China’s reef building is “fueling greater anxiety within the region about China’s intentions amid concerns they may militarize outposts on disputed land features in the South China Sea,” said a State Department official who declined to be named in discussing the issue. The department has urged China and its neighbors to “avoid destabilizing activities.”
Japanese prime minister Shinzo Abe is pressing the country to shed its post-World War II pacifism and embrace a more interventionist military role, in large part because of Chinese maritime aggression across the Western Pacific. Earlier this month, Japan said it is considering expanding its maritime patrols to the South China Sea.
And that underscores the risky nature of China’s maritime antics: They are raising the ire of countries across Asia, countries which for years had been drifting closer to Beijing’s orbit thanks to China’s massive economic growth.
In addition to Japan’s military muscle flexing, the Philippines, Malaysia, and Vietnam are all ramping up defense spending, especially on naval vessels to counter China’s growing fleet. Indonesian shipbuilders are for the first time preparing a fresh order for a foreign customer, the Philippine navy. Australia is deepening defense ties with the United States and Japan and adding new submarines and baby aircraft carriers to its fleet. Security analysts now talk about the need for the United States and Japan, in particular, to bolster their own military hold on the islands off China’s coast to contain the threat.
So why do it? China’s efforts to turn coral atolls into navy bases and airstrips may help it intimidate neighbors by making it easier to keep coast guard and other ships operating far from Chinese ports, said M. Taylor Fravel, an expert on Chinese maritime policy at the Massachusetts Institute of Technology. That could set the stage for a repeat of last summer’s water cannon war between Chinese and Vietnamese ships circling around the controversial drilling rig. That looks even more likely after China said this month that it had made a “large-scale” natural gas discovery in the South China Sea.
But the building frenzy may not pay the wider kinds of security dividends, such as those it has reaped in disputed waters in the East China Sea with the construction of an air-defense identification zone, or ADIZ.
“These outposts are unlikely to provide China with enough capability to create an ADIZ over the area,” Fravel said, due to low-lying radars and a dearth of nearby airstrips. What they could do is give China’s opponents a stationary target if things go horribly wrong. “Militarily speaking, these outposts remain as vulnerable to attack, as they present fixed targets without substantial defensive capabilities,” Fravel said.

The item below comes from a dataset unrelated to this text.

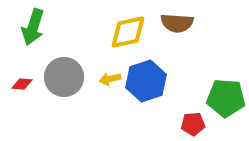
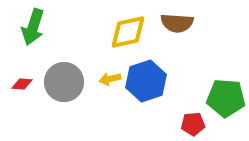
gray circle: moved 5 px down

It’s also unlikely that turning a submerged obstacle into an artificial sandbox will change anything from a legal point of view; most international law scholars agree that modifying natural features does not bless them with fresh legal attributes. That matters because reefs and rocks don’t confer nearly as many territorial benefits on their owners as actual islands do.
Whether the construction activities bolster China’s legal arguments or not, they do create a prickly new reality on the ground, even as Washington continues to urge a diplomatic solution to the maritime disputes and claimants such as the Philippines await their day in court.
“If these states can’t successfully defend their claims, what will they do?” asked Holmes. “And if they can do nothing, over time the facts on the ground will harden into international custom, and maybe even into international law. And that would suit Beijing fine.”
Photo credit: AMTI/CSIS
Corrected, Feb. 20, 2015: An earlier version of this article mistakenly said that the last word in the name of the Asia Maritime Transparency Initiative was “Institute.”